(Stored data entries)
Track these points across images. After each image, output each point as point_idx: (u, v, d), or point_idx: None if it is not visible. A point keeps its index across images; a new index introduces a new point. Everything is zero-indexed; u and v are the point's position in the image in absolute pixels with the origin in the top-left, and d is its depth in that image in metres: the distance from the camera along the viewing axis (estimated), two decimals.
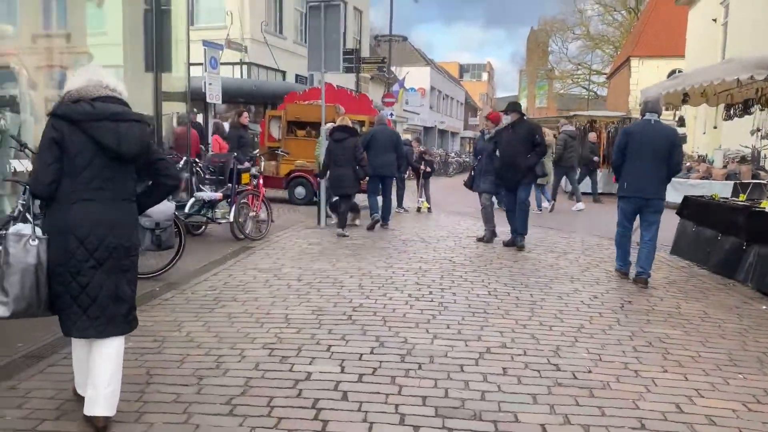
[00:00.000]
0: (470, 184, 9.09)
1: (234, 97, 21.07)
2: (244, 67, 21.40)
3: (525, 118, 8.54)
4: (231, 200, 8.31)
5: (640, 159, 6.14)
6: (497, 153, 8.31)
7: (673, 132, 6.36)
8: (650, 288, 6.15)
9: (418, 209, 12.61)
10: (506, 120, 8.31)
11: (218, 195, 8.22)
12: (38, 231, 2.92)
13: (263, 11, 21.96)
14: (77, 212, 2.87)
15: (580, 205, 13.40)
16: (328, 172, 9.21)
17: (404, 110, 38.46)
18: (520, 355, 4.08)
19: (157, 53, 8.36)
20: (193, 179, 8.76)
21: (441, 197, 14.53)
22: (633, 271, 6.45)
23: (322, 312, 4.94)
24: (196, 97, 16.98)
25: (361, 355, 3.97)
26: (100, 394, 2.90)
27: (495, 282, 6.18)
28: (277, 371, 3.67)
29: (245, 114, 11.65)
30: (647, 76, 35.76)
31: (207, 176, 8.48)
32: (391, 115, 25.10)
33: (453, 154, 36.54)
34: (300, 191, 13.16)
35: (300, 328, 4.49)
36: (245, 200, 8.42)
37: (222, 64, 20.27)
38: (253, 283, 5.85)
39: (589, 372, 3.81)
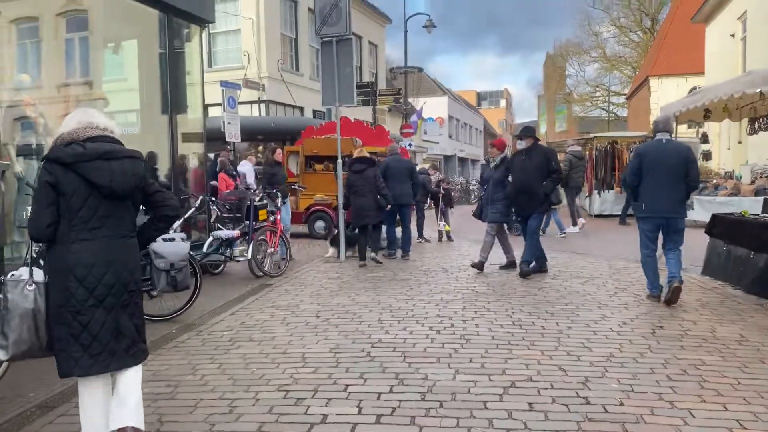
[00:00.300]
0: (479, 214, 8.87)
1: (253, 134, 21.32)
2: (262, 105, 21.67)
3: (539, 142, 8.38)
4: (249, 237, 8.29)
5: (655, 179, 6.13)
6: (509, 179, 8.13)
7: (686, 149, 6.32)
8: (682, 311, 5.90)
9: (440, 235, 12.46)
10: (520, 146, 8.18)
11: (236, 233, 8.19)
12: (37, 275, 2.98)
13: (279, 49, 22.31)
14: (76, 252, 2.89)
15: (574, 229, 13.30)
16: (351, 204, 9.33)
17: (423, 140, 38.55)
18: (546, 388, 3.88)
19: (172, 95, 8.45)
20: (211, 218, 8.77)
21: (462, 224, 14.34)
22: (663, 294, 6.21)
23: (339, 349, 4.80)
24: (216, 137, 17.33)
25: (380, 394, 3.81)
26: (128, 406, 2.97)
27: (519, 311, 5.98)
28: (291, 414, 3.53)
29: (279, 151, 11.64)
30: (667, 95, 35.40)
31: (224, 214, 8.46)
32: (410, 145, 25.11)
33: (474, 182, 36.34)
34: (320, 225, 13.11)
35: (317, 367, 4.35)
36: (263, 237, 8.37)
37: (240, 103, 20.57)
38: (271, 322, 5.74)
39: (621, 405, 3.59)
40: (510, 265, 8.40)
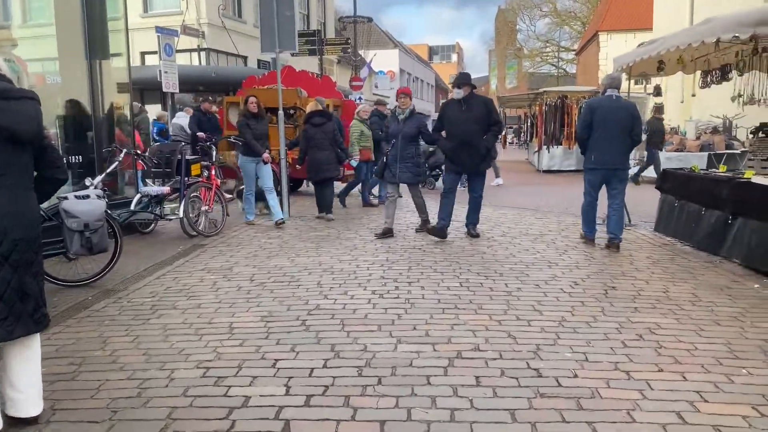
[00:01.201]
0: (381, 173, 7.61)
1: (192, 85, 20.19)
2: (203, 53, 20.51)
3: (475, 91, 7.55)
4: (180, 194, 7.68)
5: (605, 133, 6.44)
6: (443, 133, 7.37)
7: (632, 106, 6.71)
8: (635, 270, 5.70)
9: None
10: (458, 95, 7.18)
11: (165, 189, 7.57)
12: None
13: None
14: None
15: (500, 180, 14.08)
16: (308, 158, 9.07)
17: (374, 94, 37.72)
18: (495, 359, 3.56)
19: (92, 42, 7.59)
20: (138, 173, 8.10)
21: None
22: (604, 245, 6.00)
23: (272, 318, 4.36)
24: (153, 87, 16.28)
25: (312, 370, 3.41)
26: (26, 396, 2.83)
27: (467, 271, 5.66)
28: (209, 397, 3.10)
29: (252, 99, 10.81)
30: (616, 50, 35.41)
31: (153, 169, 7.79)
32: (360, 99, 24.44)
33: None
34: None
35: (244, 339, 3.92)
36: (196, 193, 7.77)
37: (178, 51, 19.39)
38: (199, 287, 5.24)
39: (575, 377, 3.30)
40: (425, 224, 7.72)
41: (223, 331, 4.08)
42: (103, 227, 5.10)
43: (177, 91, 15.75)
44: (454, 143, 7.18)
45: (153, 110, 17.92)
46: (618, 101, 6.57)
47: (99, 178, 6.76)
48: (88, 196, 5.13)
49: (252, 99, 8.60)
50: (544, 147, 18.20)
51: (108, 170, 6.90)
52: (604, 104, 6.59)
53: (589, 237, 6.91)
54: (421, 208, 7.80)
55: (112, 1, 8.14)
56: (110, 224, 5.43)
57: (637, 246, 6.88)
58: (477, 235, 7.39)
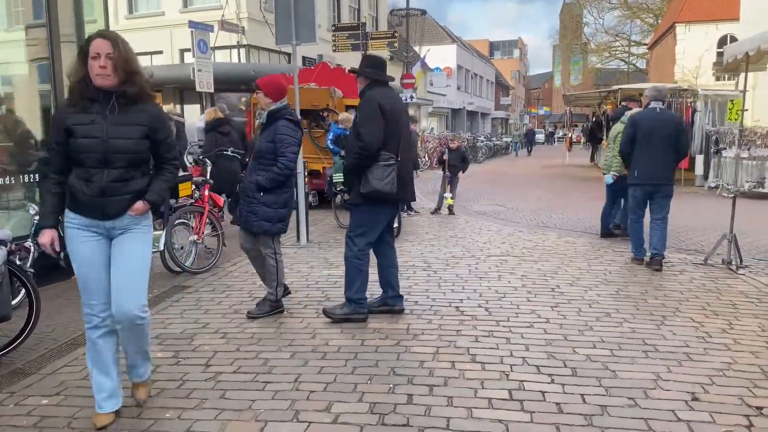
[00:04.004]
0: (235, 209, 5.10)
1: (231, 84, 19.01)
2: (242, 50, 19.29)
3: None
4: (164, 221, 6.21)
5: (649, 146, 6.32)
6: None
7: (678, 118, 6.78)
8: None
9: (439, 206, 10.37)
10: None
11: None
12: None
13: None
14: None
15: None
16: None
17: (428, 92, 35.91)
18: None
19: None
20: None
21: (462, 190, 12.14)
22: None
23: None
24: (187, 86, 15.11)
25: None
26: None
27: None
28: None
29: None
30: (695, 44, 32.58)
31: None
32: (411, 98, 22.75)
33: (482, 138, 33.91)
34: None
35: None
36: (184, 220, 6.29)
37: (216, 48, 18.22)
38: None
39: None
40: (265, 303, 4.85)
41: None
42: (0, 288, 3.64)
43: (212, 90, 14.45)
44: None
45: (191, 111, 16.87)
46: (663, 114, 6.44)
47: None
48: None
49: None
50: None
51: None
52: (648, 117, 6.43)
53: (638, 257, 6.54)
54: (270, 275, 4.82)
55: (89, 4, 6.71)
56: (19, 277, 3.96)
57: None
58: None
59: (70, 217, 2.99)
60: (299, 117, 6.63)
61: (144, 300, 3.04)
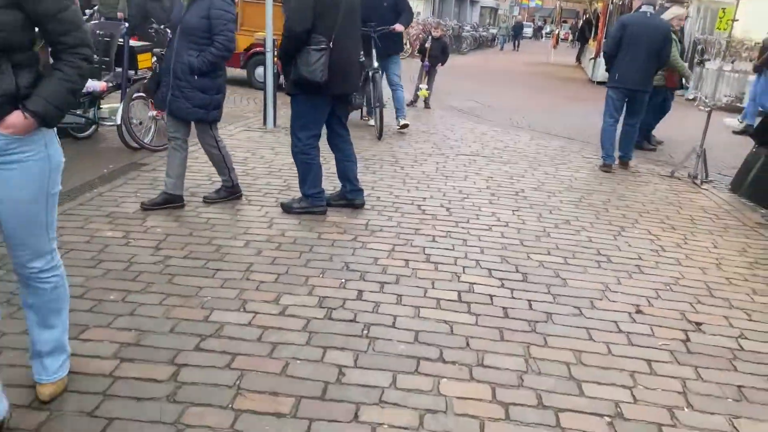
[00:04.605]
0: (155, 92, 4.45)
1: None
2: None
3: None
4: (122, 93, 5.91)
5: (633, 51, 6.31)
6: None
7: (667, 26, 6.61)
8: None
9: (414, 99, 10.04)
10: None
11: (100, 85, 5.80)
12: None
13: None
14: None
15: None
16: None
17: None
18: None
19: None
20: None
21: (441, 82, 11.79)
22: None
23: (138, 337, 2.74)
24: None
25: None
26: None
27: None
28: None
29: None
30: None
31: None
32: None
33: (468, 27, 32.69)
34: (261, 72, 10.53)
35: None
36: (143, 94, 5.98)
37: None
38: (78, 253, 3.59)
39: None
40: (222, 190, 4.67)
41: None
42: None
43: None
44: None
45: None
46: (652, 19, 6.43)
47: None
48: None
49: None
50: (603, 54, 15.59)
51: None
52: (636, 22, 6.41)
53: (607, 163, 6.54)
54: (219, 164, 4.57)
55: None
56: None
57: (714, 217, 5.01)
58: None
59: None
60: None
61: (47, 248, 2.19)
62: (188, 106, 4.15)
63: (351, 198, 4.68)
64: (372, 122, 7.80)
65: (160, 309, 3.00)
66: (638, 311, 3.35)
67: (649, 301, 3.48)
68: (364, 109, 8.01)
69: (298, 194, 4.59)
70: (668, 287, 3.69)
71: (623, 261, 4.05)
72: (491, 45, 35.96)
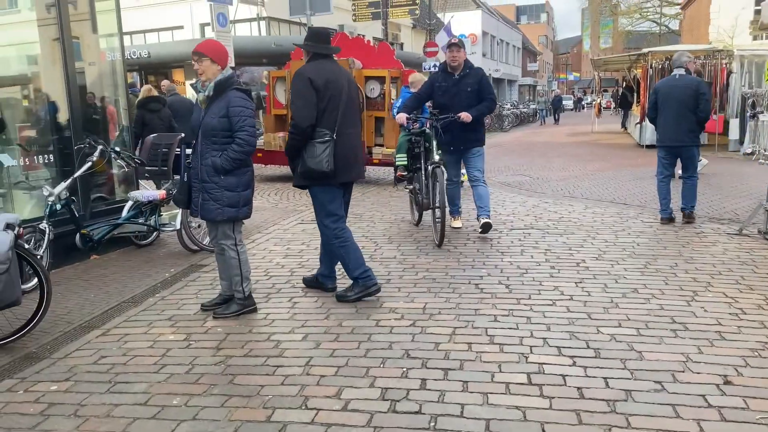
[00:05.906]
0: (185, 200, 4.32)
1: (252, 57, 18.88)
2: (262, 22, 19.07)
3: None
4: None
5: (667, 111, 6.75)
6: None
7: (697, 83, 6.83)
8: None
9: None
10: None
11: (160, 194, 6.05)
12: None
13: None
14: None
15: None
16: None
17: None
18: None
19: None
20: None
21: (487, 161, 11.84)
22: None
23: None
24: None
25: None
26: None
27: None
28: None
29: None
30: (731, 1, 31.17)
31: (147, 167, 6.28)
32: (435, 66, 22.29)
33: (509, 105, 33.23)
34: None
35: None
36: None
37: (236, 21, 18.02)
38: (141, 359, 3.62)
39: None
40: (229, 302, 4.38)
41: None
42: (7, 273, 3.59)
43: (232, 64, 14.28)
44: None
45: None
46: (681, 80, 6.77)
47: (62, 185, 5.32)
48: None
49: None
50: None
51: (76, 174, 5.44)
52: (666, 84, 6.92)
53: (664, 217, 6.86)
54: (232, 269, 4.30)
55: None
56: (29, 263, 3.91)
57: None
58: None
59: None
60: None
61: None
62: (217, 206, 4.07)
63: (322, 282, 4.72)
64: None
65: (223, 411, 2.95)
66: (727, 382, 3.09)
67: (737, 371, 3.21)
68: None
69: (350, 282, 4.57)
70: (756, 353, 3.42)
71: (701, 328, 3.80)
72: (532, 120, 36.32)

* PROBLEM TO SOLVE:
Line for line, output the entries above from the line with "22: (633, 271, 6.45)" to the line with "52: (604, 104, 6.59)", both included, and nothing more. Skip pictures.

* REPLY TO THE EXERCISE:
22: (633, 271, 6.45)
23: (322, 312, 4.94)
24: (196, 97, 16.98)
25: (361, 355, 3.97)
26: (100, 394, 2.90)
27: (495, 282, 6.18)
28: (277, 371, 3.67)
29: (245, 114, 11.65)
30: (647, 76, 35.76)
31: (207, 176, 8.48)
32: (391, 115, 25.10)
33: (453, 154, 36.54)
34: (300, 191, 13.16)
35: (300, 328, 4.49)
36: (245, 200, 8.42)
37: (222, 64, 20.27)
38: (253, 283, 5.85)
39: (589, 372, 3.81)
[00:00.300]
0: (479, 214, 8.87)
1: (253, 134, 21.32)
2: (262, 105, 21.67)
3: (539, 142, 8.38)
4: (249, 237, 8.29)
5: (655, 179, 6.13)
6: (509, 179, 8.13)
7: (686, 149, 6.32)
8: (682, 311, 5.90)
9: (440, 235, 12.46)
10: (520, 146, 8.18)
11: (236, 233, 8.19)
12: (37, 275, 2.98)
13: (279, 49, 22.31)
14: (76, 252, 2.89)
15: (574, 229, 13.30)
16: (351, 204, 9.33)
17: (423, 140, 38.55)
18: (546, 388, 3.88)
19: (172, 95, 8.45)
20: (211, 218, 8.77)
21: (462, 224, 14.34)
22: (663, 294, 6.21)
23: (339, 349, 4.80)
24: (216, 137, 17.33)
25: (380, 394, 3.81)
26: (128, 406, 2.97)
27: (519, 311, 5.98)
28: (291, 414, 3.53)
29: (279, 151, 11.64)
30: (667, 95, 35.40)
31: (224, 214, 8.46)
32: (410, 145, 25.11)
33: (474, 182, 36.34)
34: (320, 225, 13.11)
35: (317, 367, 4.35)
36: (263, 237, 8.37)
37: (240, 103, 20.57)
38: (271, 322, 5.74)
39: (621, 405, 3.59)
40: (510, 265, 8.40)
[00:01.201]
0: (381, 173, 7.61)
1: (192, 85, 20.19)
2: (203, 53, 20.51)
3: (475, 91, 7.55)
4: (180, 194, 7.68)
5: (605, 133, 6.44)
6: (443, 133, 7.37)
7: (632, 106, 6.71)
8: (635, 270, 5.70)
9: None
10: (458, 95, 7.18)
11: (165, 189, 7.57)
12: None
13: None
14: None
15: (500, 180, 14.08)
16: (308, 158, 9.07)
17: (374, 94, 37.72)
18: (495, 359, 3.56)
19: (92, 42, 7.59)
20: (138, 173, 8.10)
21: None
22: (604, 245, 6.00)
23: (272, 318, 4.36)
24: (153, 87, 16.28)
25: (312, 370, 3.41)
26: (26, 396, 2.83)
27: (467, 271, 5.66)
28: (209, 397, 3.10)
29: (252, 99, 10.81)
30: (616, 50, 35.41)
31: (153, 169, 7.79)
32: (360, 99, 24.44)
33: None
34: None
35: (244, 339, 3.92)
36: (196, 193, 7.77)
37: (178, 51, 19.39)
38: (199, 287, 5.24)
39: (575, 377, 3.30)
40: (425, 224, 7.72)
41: (223, 331, 4.08)
42: (103, 227, 5.10)
43: (177, 91, 15.75)
44: (454, 143, 7.18)
45: (153, 110, 17.92)
46: (618, 101, 6.57)
47: (99, 178, 6.76)
48: (88, 196, 5.13)
49: (252, 99, 8.60)
50: (544, 147, 18.20)
51: (108, 170, 6.90)
52: (604, 104, 6.59)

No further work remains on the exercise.